Figure 1: My Grandmother and me at the World Bank Protests. Seattle, 1999.

What was I saying? You'll have to forgive me for my rambling tone. After what now seems like an Eternity of Darkness and Doubt, I am once again genuflecting at the altar of that Bitterest Bean, Madame Coffee, and I fear my prose may have gotten a little bit too Stream of Consciousness as a result. Such is life. Moving on: I also am genuinely befuddled about how to discuss eating pizza with FAB(ot80's) Phoebe Cates, because on the one hand I totally want to milk this for all the kitsch factor and the general weirdness that This Is What My Life Has Turned Into. But then on the other hand, she was this really nice lady who seems to have to deal with constantly deflecting the unwarranted attention of Weird Dudes who feel even more entitlement to bother her than a Regular Civilian Woman because she's Famous. Yikes. You are here to read about pizza, I know, but if you've been following this blog for more than a week, you know that you'll have to let me rant about the Patriarchy a little every now and again because in our Sick Fucking Society that is a real problem for a large swath of the population. In short, I am simply dealing with my befuddlement by discussing it's basis and hopefully that is good enough. (And Phoebes, dahling, if anything I've said is not to your liking, have your people call my people and we can talk it out over a slice.) But enough of this nonsense! On to the pizza.

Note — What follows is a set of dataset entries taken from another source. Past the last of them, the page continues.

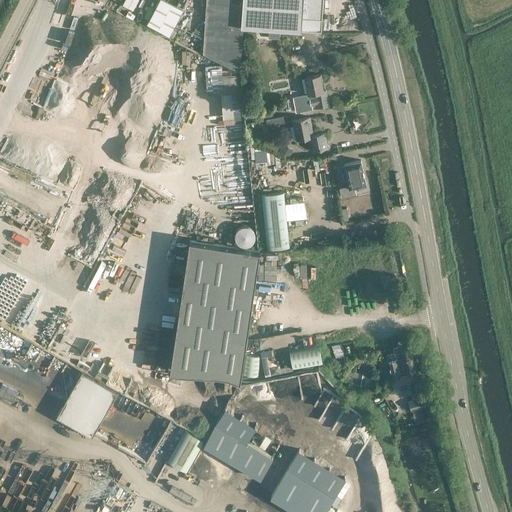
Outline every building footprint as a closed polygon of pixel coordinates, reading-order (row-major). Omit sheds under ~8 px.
[(169,34),(183,7),(169,0),(158,0),(147,22),(169,34)] [(243,26),(241,26),(242,20),(240,20),(241,2),(231,1),(231,0),(206,0),(202,52),(239,70),(243,26)] [(243,0),(242,20),(241,26),(243,26),(302,30),(321,32),(322,18),(323,0),(243,0)] [(239,74),(223,75),(224,92),(241,91),(239,74)] [(323,90),(321,81),(322,81),(321,74),(305,77),(308,94),(293,96),(296,111),(328,105),(325,90),(323,90)] [(243,91),(241,91),(224,92),(221,92),(223,118),(235,117),(235,119),(244,118),(243,91)] [(270,125),(289,122),(288,114),(268,118),(269,124),(270,125)] [(314,134),(310,116),(293,119),(296,139),(311,137),(313,150),(328,147),(326,132),(314,134)] [(293,150),(284,145),(280,152),(289,157),(293,150)] [(366,184),(361,159),(344,163),(349,185),(339,187),(342,197),(356,194),(355,186),(366,184)] [(262,193),(268,248),(289,246),(283,191),(262,193)] [(190,239),(170,371),(241,381),(260,249),(190,239)] [(416,371),(408,340),(398,343),(399,347),(393,348),(394,354),(395,354),(397,363),(398,363),(400,368),(399,369),(400,375),(416,371)] [(320,343),(290,349),(294,371),(324,366),(320,343)] [(331,345),(336,359),(344,356),(340,343),(331,345)] [(261,352),(262,357),(263,357),(265,376),(271,375),(270,366),(268,356),(274,355),(273,349),(261,352)] [(261,356),(245,354),(242,375),(258,377),(261,356)] [(395,354),(394,354),(387,355),(393,377),(400,375),(399,369),(400,368),(398,363),(397,363),(395,354)] [(359,372),(346,370),(344,380),(351,381),(351,382),(356,383),(356,385),(372,387),(373,379),(365,378),(366,374),(366,372),(359,371),(359,372)] [(93,436),(118,391),(82,371),(57,415),(93,436)] [(378,393),(386,391),(384,382),(376,384),(378,393)] [(0,395),(13,402),(18,391),(2,383),(0,387),(0,395)] [(429,420),(425,406),(423,397),(409,401),(410,403),(408,404),(410,410),(412,410),(414,417),(422,415),(424,421),(429,420)] [(230,413),(208,449),(263,481),(275,461),(251,447),(260,431),(230,413)] [(186,470),(203,441),(185,431),(169,460),(186,470)] [(324,511),(345,477),(299,449),(270,497),(294,511),(324,511)]
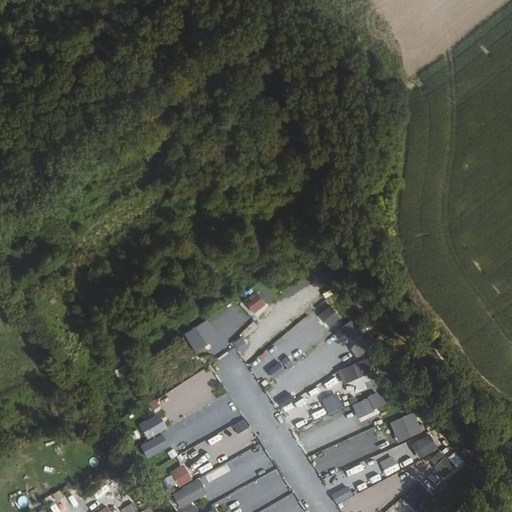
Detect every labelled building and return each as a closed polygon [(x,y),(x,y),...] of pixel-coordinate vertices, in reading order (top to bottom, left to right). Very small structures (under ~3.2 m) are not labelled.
[(255,313),(266,303),(257,291),(245,301),(255,313)] [(329,327),(341,317),(331,305),(319,314),(329,327)] [(282,311),(270,320),(280,334),(292,325),(282,311)] [(341,326),(351,341),(361,334),(352,320),(341,326)] [(292,338),(305,331),(302,326),(289,332),(292,338)] [(312,345),(323,336),(319,330),(307,340),(312,345)] [(240,335),(232,344),(241,353),(250,345),(240,335)] [(364,337),(350,346),(357,357),(371,348),(364,337)] [(275,379),(294,362),(287,353),(268,370),(275,379)] [(338,370),(343,384),(368,375),(363,361),(338,370)] [(114,369),(117,375),(129,369),(126,363),(114,369)] [(283,407),(294,398),(289,392),(278,401),(283,407)] [(322,399),(328,413),(343,407),(337,392),(322,399)] [(381,392),(352,403),(358,417),(386,407),(381,392)] [(239,398),(246,410),(252,407),(244,395),(239,398)] [(151,411),(160,407),(156,399),(147,402),(151,411)] [(154,435),(168,427),(159,412),(146,420),(154,435)] [(355,416),(339,420),(343,436),(359,432),(355,416)] [(234,424),(239,433),(250,428),(244,418),(234,424)] [(411,420),(398,426),(404,441),(418,435),(411,420)] [(266,445),(272,442),(265,429),(258,433),(266,445)] [(148,459),(170,447),(162,432),(140,445),(148,459)] [(429,433),(411,444),(420,459),(438,448),(429,433)] [(319,448),(334,443),(332,437),(317,441),(319,448)] [(181,451),(190,445),(187,440),(178,446),(181,451)] [(411,443),(393,451),(393,450),(377,457),(385,475),(419,460),(411,443)] [(439,450),(429,461),(445,478),(464,460),(455,450),(447,458),(439,450)] [(179,487),(193,479),(184,464),(170,472),(179,487)] [(208,482),(230,470),(226,464),(205,476),(208,482)] [(358,466),(342,473),(345,479),(361,472),(358,466)] [(416,483),(403,500),(416,510),(429,494),(416,483)]
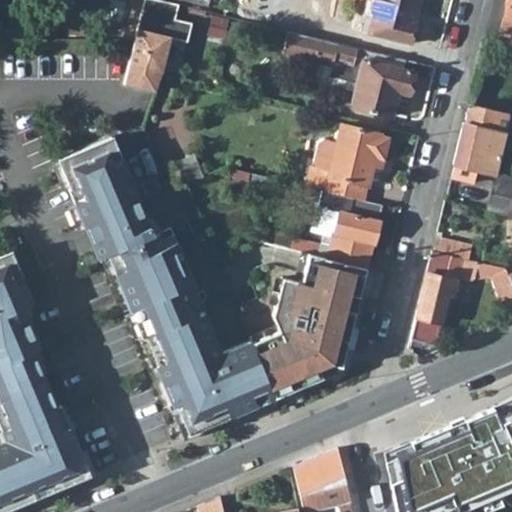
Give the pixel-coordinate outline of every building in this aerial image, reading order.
[(177,3),(163,0),(142,0),(133,39),(123,82),(148,88),(155,59),(163,61),(169,36),(186,41),(190,22),(173,18),(177,3)] [(352,46),(363,49),(367,32),(371,15),(369,14),(368,12),(370,0),(359,0),(353,29),(357,30),(352,46)] [(367,32),(363,49),(417,62),(421,45),(410,42),(416,21),(413,20),(418,0),(370,0),(368,12),(369,14),(371,15),(367,32)] [(511,0),(507,0),(498,40),(511,43),(511,0)] [(226,19),(211,16),(207,34),(222,38),(226,19)] [(286,30),(281,50),(315,58),(330,62),(327,74),(355,81),(354,89),(350,104),(393,115),(399,90),(407,92),(413,72),(361,59),(363,49),(352,46),(286,30)] [(326,82),(354,89),(355,81),(327,74),(330,62),(315,58),(310,78),(312,81),(315,84),(318,85),(323,85),(326,82)] [(163,61),(155,59),(148,88),(154,90),(161,71),(163,61)] [(496,165),(504,133),(503,132),(507,113),(469,103),(464,123),(462,122),(452,164),(454,164),(450,177),(472,182),(475,169),(494,174),(499,175),(499,174),(501,167),(496,165)] [(310,165),(304,185),(320,189),(363,199),(367,184),(372,164),(374,155),(381,156),(382,156),(387,137),(379,136),(380,133),(340,123),(336,141),(324,138),(318,141),(313,161),(316,167),(310,165)] [(176,404),(188,432),(232,413),(228,403),(240,397),(228,369),(257,357),(251,342),(250,339),(220,352),(203,311),(197,314),(185,285),(194,282),(170,226),(152,234),(148,226),(150,225),(112,135),(57,158),(70,187),(68,188),(97,258),(107,253),(142,336),(148,334),(159,362),(155,364),(172,405),(176,404)] [(174,161),(184,184),(185,183),(202,176),(192,153),(174,161)] [(372,164),(379,166),(381,156),(374,155),(372,164)] [(234,168),(231,181),(246,184),(249,172),(234,168)] [(246,184),(265,189),(268,176),(249,172),(246,184)] [(485,210),(511,216),(511,177),(499,174),(499,175),(494,174),(485,210)] [(320,189),(310,230),(323,234),(331,235),(326,256),(368,265),(373,242),(375,242),(380,220),(378,220),(382,204),(363,199),(320,189)] [(274,243),(288,246),(290,236),(283,234),(280,235),(275,237),(274,243)] [(318,254),(326,256),(331,235),(323,234),(321,243),(318,254)] [(290,236),(288,246),(309,252),(318,254),(321,243),(290,236)] [(440,237),(436,251),(467,258),(470,244),(440,237)] [(0,511),(90,474),(59,402),(54,405),(31,349),(39,345),(26,314),(36,310),(10,248),(0,252),(0,428),(4,439),(0,441),(0,511)] [(431,250),(409,339),(424,342),(437,337),(448,294),(453,295),(458,276),(471,279),(474,277),(491,275),(497,291),(509,320),(511,319),(511,284),(508,275),(505,267),(467,258),(436,251),(431,250)] [(343,290),(360,295),(368,265),(326,256),(318,254),(309,252),(301,281),(313,284),(308,306),(337,314),(343,290)] [(271,392),(273,396),(322,376),(319,369),(333,364),(345,316),(353,319),(360,295),(343,290),(337,314),(308,306),(313,284),(301,281),(294,279),(282,276),(273,314),(279,330),(251,342),(257,357),(264,374),(271,392)] [(345,316),(333,364),(342,366),(353,319),(345,316)] [(257,357),(228,369),(240,397),(228,403),(232,413),(244,409),(242,404),(271,392),(264,374),(257,357)] [(511,396),(385,449),(394,511),(465,511),(511,494),(511,396)] [(292,466),(303,511),(309,510),(309,511),(352,511),(337,447),(292,466)] [(222,511),(219,496),(196,506),(197,511),(222,511)]
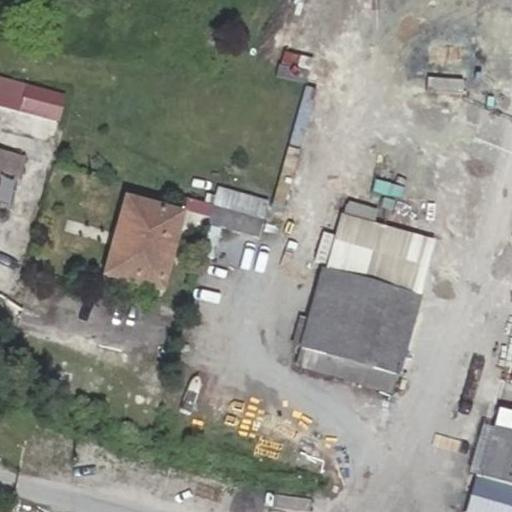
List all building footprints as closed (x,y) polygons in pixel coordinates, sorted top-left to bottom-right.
[(24,83),(17,110),(58,122),(65,95),(24,83)] [(23,174),(27,154),(5,149),(1,168),(23,174)] [(275,183),(223,168),(213,205),(265,219),(275,183)] [(156,285),(180,207),(158,202),(156,212),(130,206),(113,272),(156,285)] [(260,234),(265,219),(213,205),(209,220),(260,234)] [(339,215),(323,268),(420,296),(436,243),(339,215)] [(420,296),(323,268),(296,373),(391,396),(420,296)] [(511,427),(496,488),(511,492),(511,427)] [(154,459),(144,490),(168,498),(178,467),(154,459)]
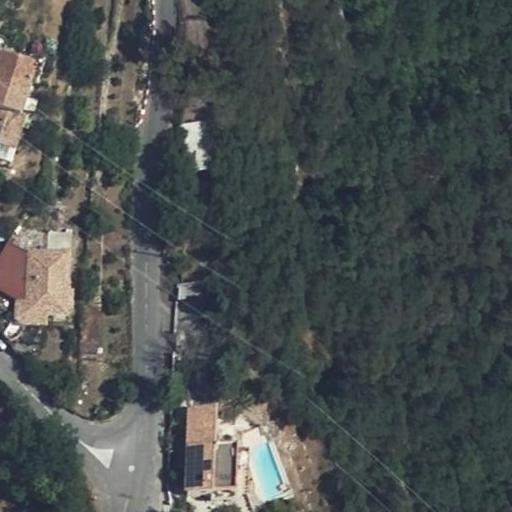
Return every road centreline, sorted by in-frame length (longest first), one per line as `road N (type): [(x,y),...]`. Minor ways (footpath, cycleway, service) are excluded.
road 1 (unclassified): [(170,0),(148,215),(148,385),(134,464)]
road 2 (unclassified): [(134,464),(83,442),(0,376)]
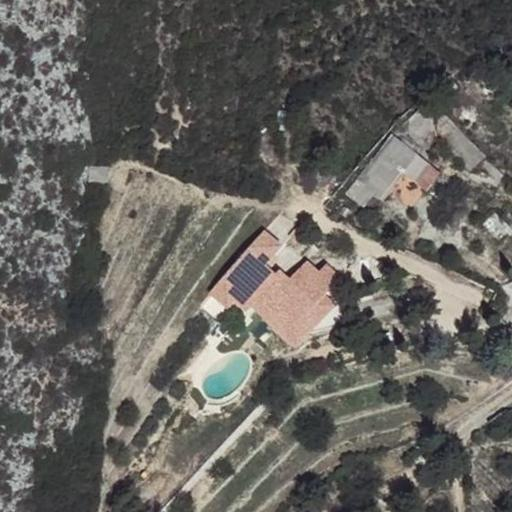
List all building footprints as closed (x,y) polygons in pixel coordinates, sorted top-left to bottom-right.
[(449,143),(472,167),(483,156),(460,132),(449,143)] [(379,149),(355,186),(362,192),(356,201),(374,212),(392,185),(405,193),(418,172),(379,149)] [(427,179),(418,172),(405,193),(415,199),(427,179)] [(355,186),(349,196),(356,201),(362,192),(355,186)] [(281,275),(261,265),(224,335),(242,345),(281,275)] [(325,294),(308,284),(282,331),(327,355),(360,334),(345,310),(333,312),(319,302),(325,294)]
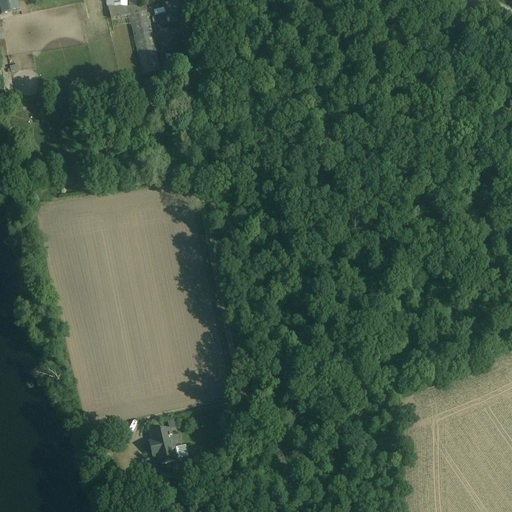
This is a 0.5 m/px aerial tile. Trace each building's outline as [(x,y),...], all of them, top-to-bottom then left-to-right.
[(36,0),(0,0),(0,10),(2,17),(39,8),(36,0)] [(114,0),(114,8),(142,7),(141,0),(114,0)] [(114,8),(108,8),(110,14),(111,20),(148,12),(146,6),(142,7),(114,8)] [(148,12),(111,20),(116,40),(125,80),(161,71),(148,12)] [(162,26),(168,24),(166,13),(160,14),(162,26)] [(119,428),(108,430),(110,438),(121,435),(119,428)] [(169,431),(152,435),(153,440),(157,456),(156,456),(157,462),(162,465),(176,462),(175,458),(173,449),(176,449),(174,442),(171,443),(169,431)] [(179,459),(189,456),(186,445),(176,448),(179,459)] [(158,467),(149,469),(153,483),(162,481),(158,467)]
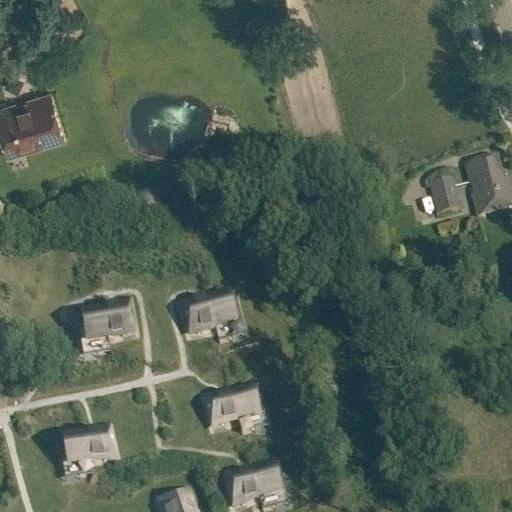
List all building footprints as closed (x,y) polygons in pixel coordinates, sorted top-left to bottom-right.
[(20,103),(35,149),(63,140),(50,95),(20,103)] [(0,109),(0,137),(6,158),(35,149),(20,103),(0,109)] [(465,167),(477,219),(511,209),(511,197),(508,181),(502,182),(496,159),(465,167)] [(454,181),(430,186),(437,217),(461,211),(454,181)] [(225,301),(183,313),(189,339),(215,331),(217,341),(230,338),(227,328),(233,327),(225,301)] [(92,359),(118,360),(119,331),(120,331),(120,315),(92,314),(93,320),(83,320),(82,334),(93,334),(92,359)] [(250,391),(205,403),(212,431),(237,424),(240,432),(253,429),(251,420),(257,419),(250,392),(250,391)] [(89,464),(115,458),(109,430),(64,441),(70,468),(76,467),(78,476),(91,472),(89,464)] [(272,498),(278,497),(271,469),(226,480),(233,508),(258,502),(260,510),(274,507),(272,498)] [(192,511),(186,493),(161,502),(163,511),(192,511)]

We all met up on the corner of 86th and Lex, right outside EuroPan Pizza, which you may recall my dear friend Nate and I decided to forgo a few days earlier because it didn't look too great. Greta and Phoebe, however, are much braver than me and Nate, and they persuaded me and Caroline to go in anyway.

First impressions were still the same, this looked like a mediocre yuppie shithole. However, I noticed this time, and realized that last time as well, the place was PACKED. There was nowhere to sit. Phoebe, Greta, Caroline and I had to stand around awkwardly and eat our slices at the ordering counter because there just wasn't any room. All the tables were taken up by folks who seems to be genuinely enjoying their food. As soon as we walked in, Phoebe started talking to the lady working the cash register, because she recognized her from working at another pizzeria in the neighborhood as well, and I thought, "here is a woman who cares about pizza!" She ordered us some slices and we hunkered down as best we could to dig in.

This slice crackled really nicely when I folded it. The dough has a nice crunch on the bottom while still being pretty fluffy on top. The cheese tasted good if not AMAZING, and the sauce wasn't super spiced and in your face. The ratios were fantastic as well, and it was cooked perfectly. This is a total sleeper slice. The place facade and atmosphere in the place tell me STAY AWAY, but the slice is beckoning me to return. I would totally eat a slice here again, this shit was pretty good.